How to search GenBank
• There are two ways to search for
sequences in GenBank.
• One is using text-based keywords
similar to a PubMed search.
• The other is using molecular sequences
to search by sequence similarity using
BLAST.
GenBank Sequence Format
• To search GenBank effectively using the text-based method requires an
understanding of the GenBank sequence format.
• GenBank is a relational database. However, the search output for
sequence files is produced as flat files for easy reading.
• The resulting flat files contain three sections; Header, Features, and
Sequence entry.
• There are many fields in the Header and Features sections. Each field has
an unique identifier for easy indexing by computer software.
• Understanding the structure of the GenBank files helps in designing
effective search strategies.
1st section…Header Part
• The line, “DEFINITION,” provides the summary information for the
sequence record including the name of the sequence, the name and
taxonomy of the source organism if known, and whether the sequence is
complete or partial.
• This is followed by an accession number for the sequence, which is a
unique number assigned to a piece of DNA when it was first submitted to
GenBank and is permanently associated with that sequence.

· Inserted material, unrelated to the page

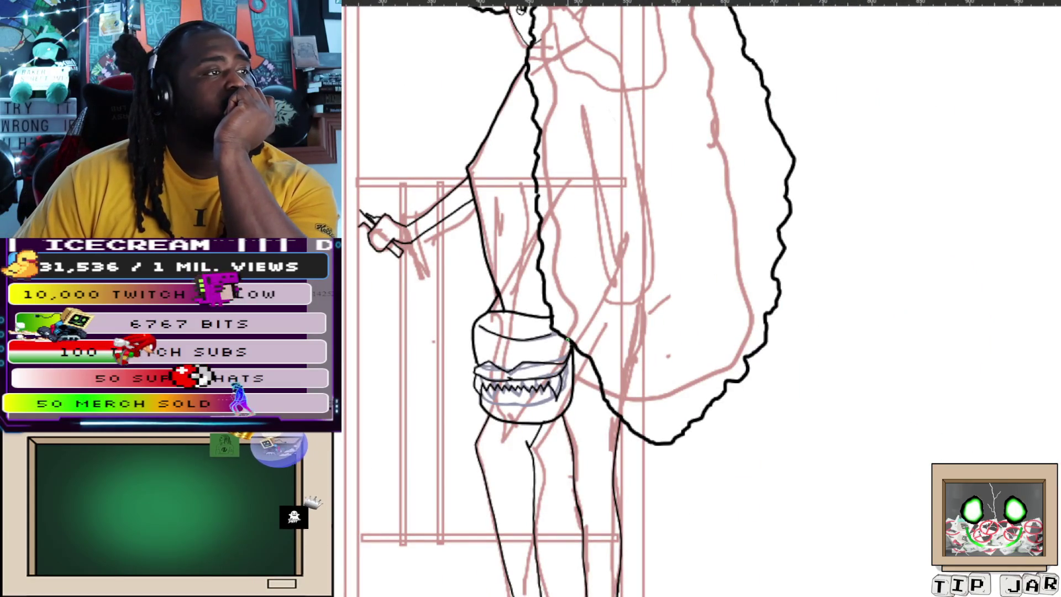
Ink a short straight strap line from the bag's right side to the outline behind her.
scroll(538, 301, "down", 2)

• This is the number that should be cited in publications. It has two different
formats: two letters with five digits or one letter with six digits.
Continue…
• For a nucleotide sequence that has been translated into a protein sequence, a new
“accession number” is given in the form of a string of alphanumeric characters.
• In addition to the accession number, there is also a version number and a gene
index (gi) number. The purpose of these numbers is to identify the current version
of the sequence.
• If the sequence annotation is revised at a later date, the accession number
remains the same, but the version number is incremented as is the gi number.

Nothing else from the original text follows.